==== DOCUMENT TEXT ====

Question

A container has two immiscible liquids of densities ${\rho }_1$ and ${\rho }_2(>{\rho }_1)$. A capillary tube of radius $r$ is inserted in the liquid so that its bottom reaches upto the denser liquid. The denser liquid rises in the capillary and attains a height $h$ from the interface of the liquids, which is equal to the column length of the lighter liquid. Assuming angle of contact to be zero, the surface tension of heavier liquid is

• A. $2\pi r{\rho }_2\text{gh}$
• B. $\frac{{\rho }_{2}rgh}{2}$
• C. $\frac{r}{2}({\rho }_2-{\rho }_1)\text{gh}$
• D. $2\pi r({\rho }_2-{\rho }_1)\text{gh}$

Answer 1

The correct option is C $\frac{r}{2}({\rho }_2-{\rho }_1)\text{gh}$


The pressure difference at the points $A$ and $B$, just above and below the meniscus is
$P_A-P_B=\frac{2T}{r}$
However at the point $A$, the atmospheric pressure is acting.
$\Rightarrow P_0=P_A$
and $P_E=P_A=P_0$
According to Pascal's law, $P_C=P_D$
$\Rightarrow P_A-\frac{2T}{r}+{\rho }_{2}g(h+h^{\prime })=P_E+{\rho }_{1}gh+{\rho }_{2}g{h}^{\prime }$
$\Rightarrow \frac{2T}{r}=({\rho }_2-{\rho }_1)gh$
$\Rightarrow T=\frac{r}{2}({\rho }_2-{\rho }_1)gh$

====

*WHAT THIS TASK INVOLVES*. Reproduce the capillary tube surface tension problem above, with its choices and worked answer, word for word.

==== SUPPLIED DATA ====

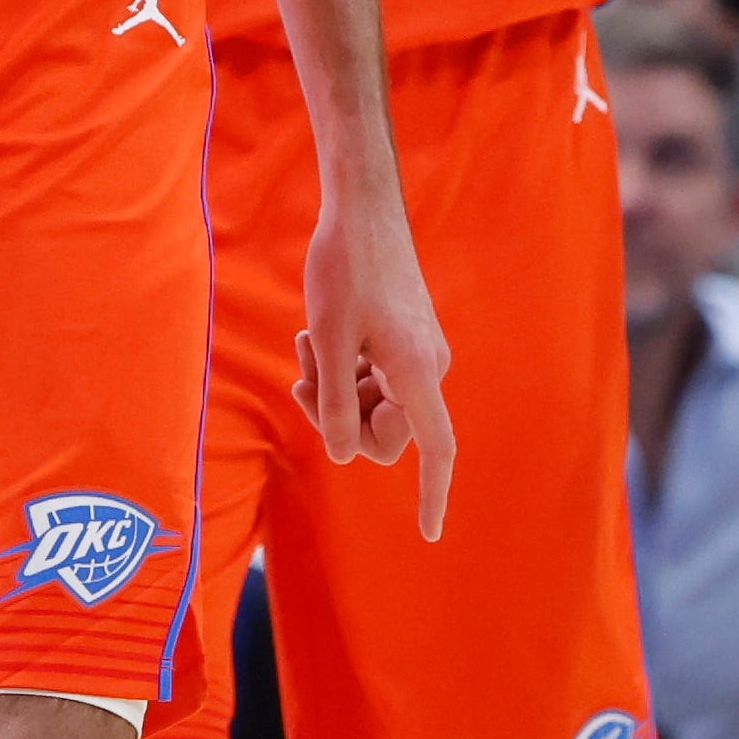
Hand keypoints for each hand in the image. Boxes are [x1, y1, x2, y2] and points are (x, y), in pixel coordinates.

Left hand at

====

*SOLUTION FOR THIS EXERCISE*.
Question

A container has two immiscible liquids of densities ${\rho }_1$ and ${\rho }_2(>{\rho }_1)$. A capillary tube of radius $r$ is inserted in the liquid so that its bottom reaches upto the denser liquid. The denser liquid rises in the capillary and attains a height $h$ from the interface of the liquids, which is equal to the column length of the lighter liquid. Assuming angle of contact to be zero, the surface tension of heavier liquid is

• A. $2\pi r{\rho }_2\text{gh}$
• B. $\frac{{\rho }_{2}rgh}{2}$
• C. $\frac{r}{2}({\rho }_2-{\rho }_1)\text{gh}$
• D. $2\pi r({\rho }_2-{\rho }_1)\text{gh}$

Answer 1

The correct option is C $\frac{r}{2}({\rho }_2-{\rho }_1)\text{gh}$


The pressure difference at the points $A$ and $B$, just above and below the meniscus is
$P_A-P_B=\frac{2T}{r}$
However at the point $A$, the atmospheric pressure is acting.
$\Rightarrow P_0=P_A$
and $P_E=P_A=P_0$
According to Pascal's law, $P_C=P_D$
$\Rightarrow P_A-\frac{2T}{r}+{\rho }_{2}g(h+h^{\prime })=P_E+{\rho }_{1}gh+{\rho }_{2}g{h}^{\prime }$
$\Rightarrow \frac{2T}{r}=({\rho }_2-{\rho }_1)gh$
$\Rightarrow T=\frac{r}{2}({\rho }_2-{\rho }_1)gh$